+++ Passage shown +++
6. BORROWER'S FAILURE TO PAY AS REQUIRED
* * *
(B) Default
If I do not pay the full amount of each monthly payment on the date it is due, I will be in default.
(C) Notice of Default
If I am in default, the Note Holder may send me a written notice telling me that if I do not pay the overdue amount by a certain date, the Note Holder may require me to pay immediately the full amount of Principal which has not been paid and all the interest that I owe on that amount. That date must be at least 30 days after the date on which the notice is mailed to me or delivered by other means.
(D) No Waiver By Note Holder
Even if, at a time when I am in default, the Note Holder does not require me to pay immediately in full as described above, the Note Holder will still have the right to do so if I am in default at a later time.
* * *
9. WAIVERS
I and any other person who has obligations under this Note waive the rights of Presentment and Notice of Dishonor. "Presentment" means the right to require the Note Holder to demand payment of amounts due. "Notice of Dishonor" means the right to require the Note Holder to give notice to other persons that amounts due have not been paid.

(Dec. 19, 2007 Note.) The note itself only states that the note holder may send a notice of default giving 30 days before requiring the borrower to pay. While the mortgage itself states that a notice of default is required:

22. Acceleration; Remedies. Lender shall give notice to Borrower prior to acceleration following Borrower's breach of any covenant or agreement in this *1288Security Instrument * * *. The notice shall specify; (a) the default; (b) the action required to cure the default; (c) a date, not less than 30 days from the date the notice is given to Borrower, by which the default must be cured; and (d) that failure to cure the default on or before the date specified in the notice may result in acceleration of the sums secured by this Security Instrument, foreclosure by judicial proceeding and sale of the Property. * * * If the default is not cured on or before the date specified in the notice, Lender at its option may require immediate payment in full of all sums secured by this Security Instrument without further demand and may foreclose this Security Instrument by judicial proceeding.
+++
** Written exercise 1 **
In the passage on the loan note and mortgage, what is the minimum number of days between the mailing or delivery of the notice and the date by which the borrower must pay the overdue amount?
** Written exercise 2 **
Rewrite the part of the passage on the loan note and mortgage that opens with the words containing "(D) No Waiver" and closes with "not been paid.", changing every "Note Holder" to "Lender".
+++ Dataset entries +++
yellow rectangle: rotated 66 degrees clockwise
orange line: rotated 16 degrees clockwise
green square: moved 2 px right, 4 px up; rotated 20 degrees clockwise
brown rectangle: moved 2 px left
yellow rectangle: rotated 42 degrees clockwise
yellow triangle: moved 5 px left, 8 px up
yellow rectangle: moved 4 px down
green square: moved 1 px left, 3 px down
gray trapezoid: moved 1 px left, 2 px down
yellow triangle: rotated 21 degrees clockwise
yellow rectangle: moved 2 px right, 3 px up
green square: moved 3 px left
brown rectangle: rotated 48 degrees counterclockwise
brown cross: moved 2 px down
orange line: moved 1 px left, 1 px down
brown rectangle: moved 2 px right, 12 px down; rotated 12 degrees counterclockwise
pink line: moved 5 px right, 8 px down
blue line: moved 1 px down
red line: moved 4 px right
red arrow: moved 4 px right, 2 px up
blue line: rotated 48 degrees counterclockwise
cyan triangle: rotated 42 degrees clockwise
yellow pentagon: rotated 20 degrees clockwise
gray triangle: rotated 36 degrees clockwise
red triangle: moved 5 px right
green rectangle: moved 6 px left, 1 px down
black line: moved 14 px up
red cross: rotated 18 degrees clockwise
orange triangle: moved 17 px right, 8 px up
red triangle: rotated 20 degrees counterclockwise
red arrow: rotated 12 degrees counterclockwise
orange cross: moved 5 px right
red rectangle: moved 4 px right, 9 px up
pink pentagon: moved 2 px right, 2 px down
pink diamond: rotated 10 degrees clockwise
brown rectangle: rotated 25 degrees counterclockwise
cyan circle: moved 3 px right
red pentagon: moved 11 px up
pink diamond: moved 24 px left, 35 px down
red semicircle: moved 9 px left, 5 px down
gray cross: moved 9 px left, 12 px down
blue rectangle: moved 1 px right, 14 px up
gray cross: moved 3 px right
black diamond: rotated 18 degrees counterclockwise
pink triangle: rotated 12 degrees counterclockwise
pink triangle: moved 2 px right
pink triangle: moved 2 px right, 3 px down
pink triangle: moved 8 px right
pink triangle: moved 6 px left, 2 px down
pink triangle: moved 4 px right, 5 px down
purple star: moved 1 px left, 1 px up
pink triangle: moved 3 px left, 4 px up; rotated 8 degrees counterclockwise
+++
** Complete answer 1 **
At least 30 days.

** Complete answer 2 **
(D) No Waiver By Lender
Even if, at a time when I am in default, the Lender does not require me to pay immediately in full as described above, the Lender will still have the right to do so if I am in default at a later time.
* * *
9. WAIVERS
I and any other person who has obligations under this Note waive the rights of Presentment and Notice of Dishonor. "Presentment" means the right to require the Lender to demand payment of amounts due. "Notice of Dishonor" means the right to require the Lender to give notice to other persons that amounts due have not been paid.